The flight was a Pacific Southwest Airlines wine-tasting flight, so I arrived at The CPA's house in Eugene in a bit of a state. I won't say I was a weepy drunk, but I had had a little more than I normally do. The CPA was then married to Laughing Boy, who had been a year ahead of us at Tiger High (the first of the three high schools I attended). Like many people in Richest County, Nutmeg State, Laughing Boy had an Eastern European surname; unlike many such, his was easy to spell, pronounce, and remember. So OHP was able to track me down. Early the next day, there was a phone call for me, and "yes I said yes I will Yes." But the wedding date was not set -- we thought perhaps in the fall, when I could get leave again.

So, after fun in Eugene, The CPA, Laughing Boy and I headed for Portland, to visit The Boss and her then-spouse, Bridge Fiend. I shocked and dismayed The Boss by showing up with 5 lbs. of bridal magazines. I had shared The Boss's phone number with Onkel Hankie Pants, and soon this phone call came:
OHP: "I think we should get married right away, before you go to Berlin. I have enough leave time to come to Maine."
AK: "Well, sure, OK, that sounds like a great idea, even though people will think we Have To Get Married."
OHP: "But we do! You're going to Germany! How do I know you won't get over there and fall for one of those darn yodelers?"

A month after our first date, we found ourselves, with our parents and our sisters, The Traveller and The Medic, in the Brunswick Naval Air Station Catholic chapel (it's smaller than the Protestant one), saying our vows in front of the Navy chaplain. The Traveller played Jesu, Joy of Man's Desiring on the little organ. My sister and my new father-in-law "stood up with us" as we say here. We had a lovely, simple family reception (with cucumber sandwiches!) at my eldest aunt's farm, and my paternal great-aunt lent us a cabin at the shore for our honeymoon. All too soon, Onkel Hankie Pants had to return to "Fort Orc" and I had to fly to Berlin. The many letters we exchanged during the following year probably are what saved us from the proverbial fate.

3 comments:

elinor said...

Nicly done, although I personnally like this tale told orally. Somehow, the places seem to really come alive that way.

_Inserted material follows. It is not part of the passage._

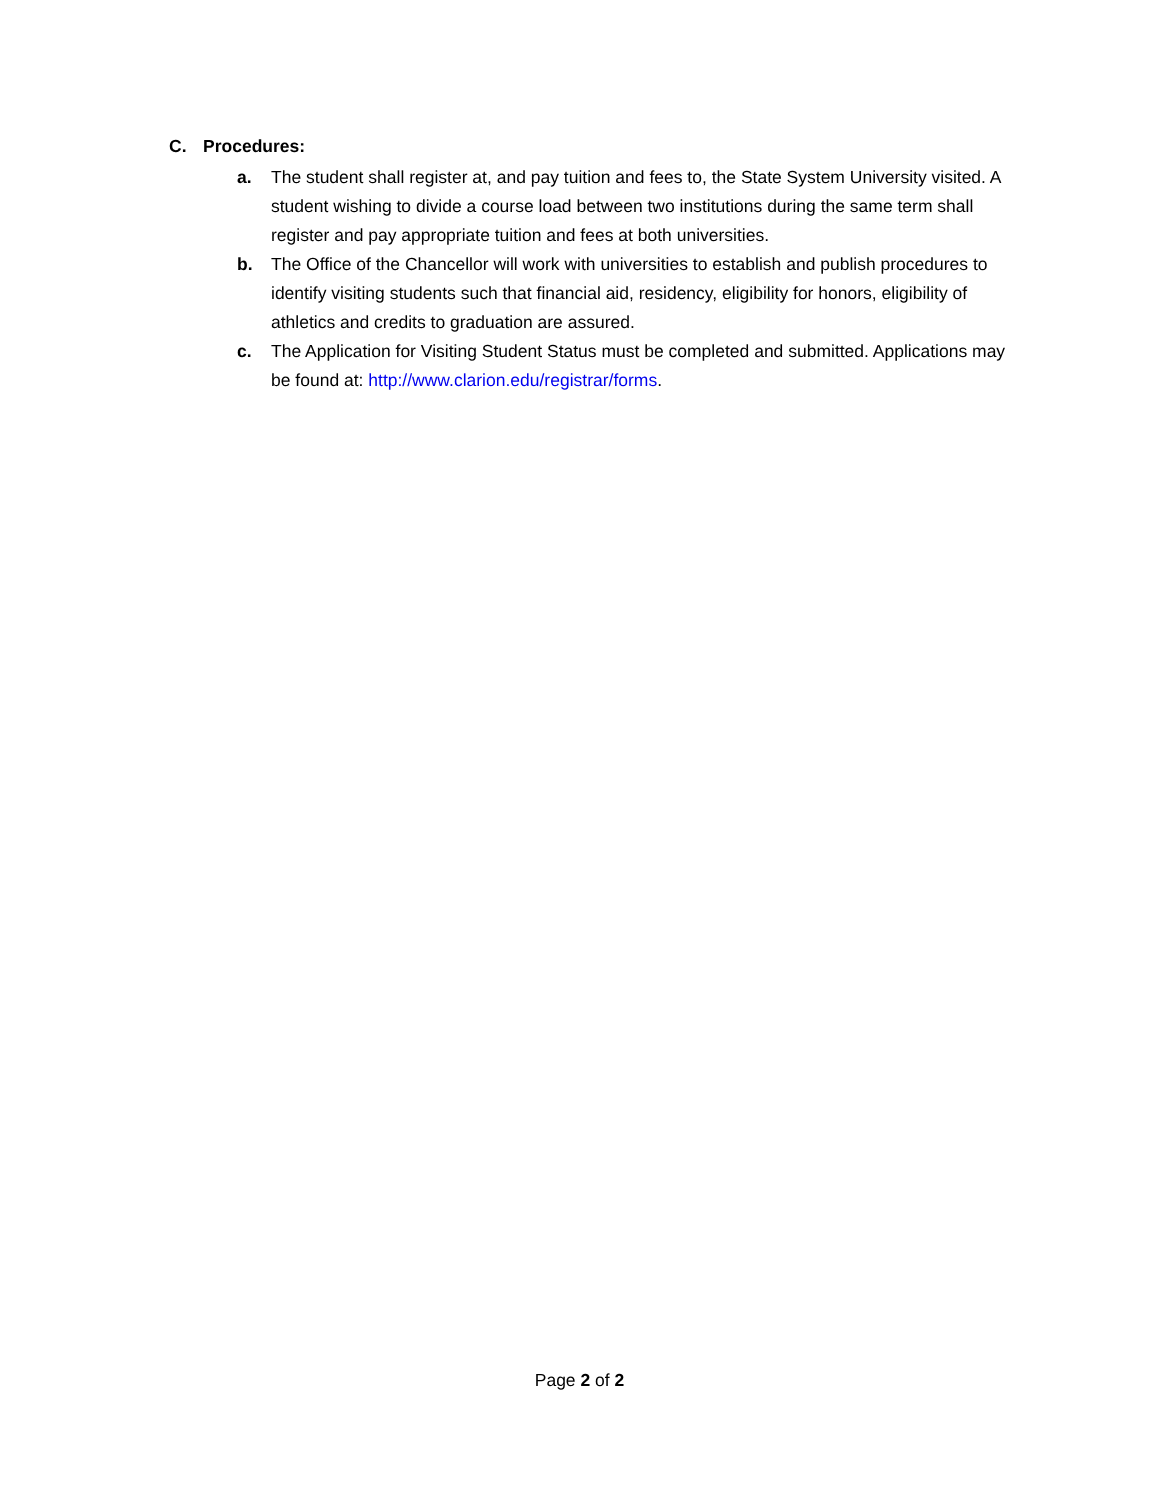C. Procedures:
a. The student shall register at, and pay tuition and fees to, the State System University visited. A student wishing to divide a course load between two institutions during the same term shall register and pay appropriate tuition and fees at both universities.
b. The Office of the Chancellor will work with universities to establish and publish procedures to identify visiting students such that financial aid, residency, eligibility for honors, eligibility of athletics and credits to graduation are assured.
c. The Application for Visiting Student Status must be completed and submitted. Applications may be found at: http://www.clarion.edu/registrar/forms.
Page 2 of 2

Did you notice the link below the proverbial fate qoute? This is from the speech I did for Shakespeare this spring. Coincidentally, I drew on the stories of your hasty courtship to understand and feed Kate's angst!

Songbird said...

I am touched by all of this, particularly the reference to Miss Harriet Vane and Lord Peter Wimsey.

Son Shine In said...

Now you've got me thinking that I should have gone with a flashier tie for my somewhat-less-hasty marriage.

Also, a little watch chain would have been a good idea.

Oh well, no use worrying about that now.